We further investigated the association between LLPS-related DEGs and TIME. Within the tumor stroma, immune cells serve as fundamental components and play a vital role in its intricate dynamics. An accumulating body of research indicates that both innate immune cells (macrophages, neutrophils, dendritic cells, innate lymphoid cells, myeloid-derived suppressor cells, and NK cells) and adaptive immune cells (T cells and B cells) can foster tumor progression when situated within the tumor microenvironment.37 Based on the LLPS-related DEGs, we identified three molecular subtypes of glioma (C1, C2, and C3). Different LLPS subtypes of glioma patients exhibited distinct survival probability. The C2 subtype had significantly lower survival probability than C1 and C3 subtypes. There are also significant differences in the expression levels of the PD1 and PDL1 immune checkpoint genes across the three molecular subtypes. Furthermore, the degree of immune cell infiltration varies significantly among the three molecular subtypes, potentially leading to disparities in tumor progression and the efficacy of immunotherapy. In addition, we found that these three prognostic biomarkers (TAGLN2, NTNG2, and IGF2BP2) were closely related to immune microenvironment in glioma. TAGLN2 and IGF2BP2 was significantly negatively correlated with resting and activated mast cells, while NTNG2 was significantly positively correlated with resting and activated mast cells.

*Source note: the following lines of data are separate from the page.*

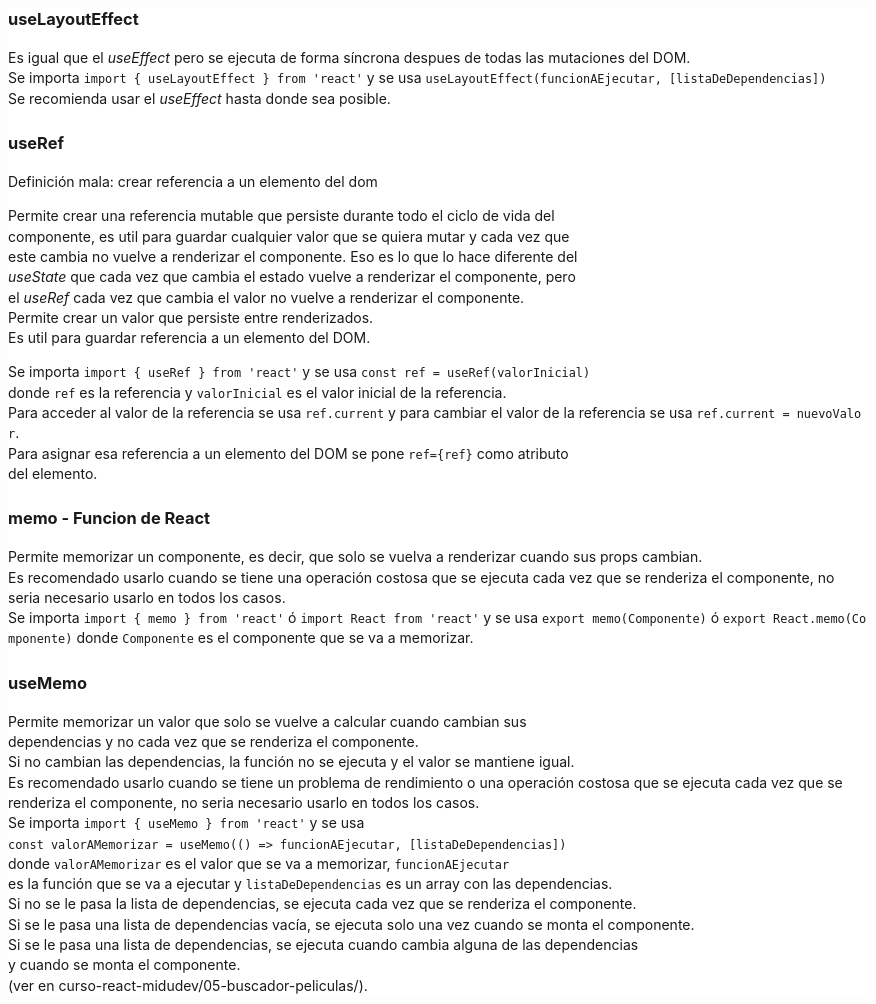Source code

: ### useLayoutEffect

Es igual que el _useEffect_ pero se ejecuta de forma síncrona despues de todas las
mutaciones del DOM.  
Se importa `import { useLayoutEffect } from 'react'` y se usa
`useLayoutEffect(funcionAEjecutar, [listaDeDependencias])`  
Se recomienda usar el _useEffect_ hasta donde sea posible.

### useRef

Definición mala: crear referencia a un elemento del dom

Permite crear una referencia mutable que persiste durante todo el ciclo de vida del  
componente, es util para guardar cualquier valor que se quiera mutar y cada vez que  
este cambia no vuelve a renderizar el componente. Eso es lo que lo hace diferente del  
_useState_ que cada vez que cambia el estado vuelve a renderizar el componente, pero  
el _useRef_ cada vez que cambia el valor no vuelve a renderizar el componente.  
Permite crear un valor que persiste entre renderizados.  
Es util para guardar referencia a un elemento del DOM.

Se importa `import { useRef } from 'react'` y se usa `const ref = useRef(valorInicial)`  
donde `ref` es la referencia y `valorInicial` es el valor inicial de la referencia.  
Para acceder al valor de la referencia se usa `ref.current` y para cambiar el valor
de la referencia se usa `ref.current = nuevoValor`.  
Para asignar esa referencia a un elemento del DOM se pone `ref={ref}` como atributo  
del elemento.

### memo - Funcion de React

Permite memorizar un componente, es decir, que solo se vuelva a renderizar
cuando sus props cambian.  
Es recomendado usarlo cuando se tiene una operación costosa que se ejecuta cada vez que
se renderiza el componente, no seria necesario usarlo en todos los casos.  
Se importa `import { memo } from 'react'` ó `import React from 'react'` y se usa
`export memo(Componente)` ó `export React.memo(Componente)` donde `Componente` es
el componente que se va a memorizar.

### useMemo

Permite memorizar un valor que solo se vuelve a calcular cuando cambian sus  
dependencias y no cada vez que se renderiza el componente.  
Si no cambian las dependencias, la función no se ejecuta y el valor se mantiene igual.  
Es recomendado usarlo cuando se tiene un problema de rendimiento o una operación costosa
que se ejecuta cada vez que se renderiza el componente, no seria necesario usarlo en todos los casos.  
Se importa `import { useMemo } from 'react'` y se usa  
`const valorAMemorizar = useMemo(() => funcionAEjecutar, [listaDeDependencias])`  
donde `valorAMemorizar` es el valor que se va a memorizar, `funcionAEjecutar`  
es la función que se va a ejecutar y `listaDeDependencias` es un array con las dependencias.  
Si no se le pasa la lista de dependencias, se ejecuta cada vez que se renderiza el componente.  
Si se le pasa una lista de dependencias vacía, se ejecuta solo una vez cuando se monta el componente.  
Si se le pasa una lista de dependencias, se ejecuta cuando cambia alguna de las dependencias  
y cuando se monta el componente.  
(ver en curso-react-midudev/05-buscador-peliculas/).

A large-scale bulk RNA-seq analysis defines immune evasion mechanism related to mast cell in gliomas.38 Mast cells modulate proliferation, migration, and stemness of glioma cells through downregulation of GSK3β expression and inhibition of STAT3 activation.39 Therefore, the LLPS-related DEGs (TAGLN2, NTNG2, and IGF2BP2) may regulate glioma progression via affecting mast cells.

Conclusion

Our research underscores the significance of LLPS-related genes in glioma prognosis. We identified three distinct glioma molecular subtypes, with subtype C2 demonstrating a favorable prognosis and increased immune response. A prognostic model was formulated based on three pivotal LLPS-related genes (TAGLN2, NTNG2, and IGF2BP2), showing strong predictive abilities for patient outcomes. However, the LLPS-related prognostic model was proposed based on a public database, which may exist potential biases during model construction and validation. This model needs to be validated by prospective clinical experiments. It also requires molecular function experiments to investigate prognostic biomarkers (TAGLN2, NTNG2, and IGF2BP2) in LLPS mechanisms and glioma.

Abbreviations

LLPS, Liquid-liquid phase separation; Geo, Gene Expression Omnibus; DEGs, Differentially Expressed Genes; KM, Kaplan-Meier; DMEM, Dulbecco’s Modified Eagle Medium; cDNA, complementary DNA; CDF, cumulative distribution function; PCA, principal component analysis.

Data Sharing Statement

The data that support the findings of this study are available from the corresponding author, [LH], on special request.

Ethical Approval

This study is based on open-source data, there are no ethical issues and other conflicts of interest. Thus, the study was exempted from the approval of local ethics committees (Ethics Committees of The First Affiliated Hospital of Zhejiang Chinese Medical University).

Author Contributions

All authors made a significant contribution to the work reported, whether that is in the conception, study design, execution, acquisition of data, analysis and interpretation, or in all these areas; took part in drafting, revising or critically reviewing the article; gave final approval of the version to be published; have agreed on the journal to which the article has been submitted; and agree to be accountable for all aspects of the work.

Funding

There is no funding to report.

Disclosure

The authors report no conflicts of interest in this work.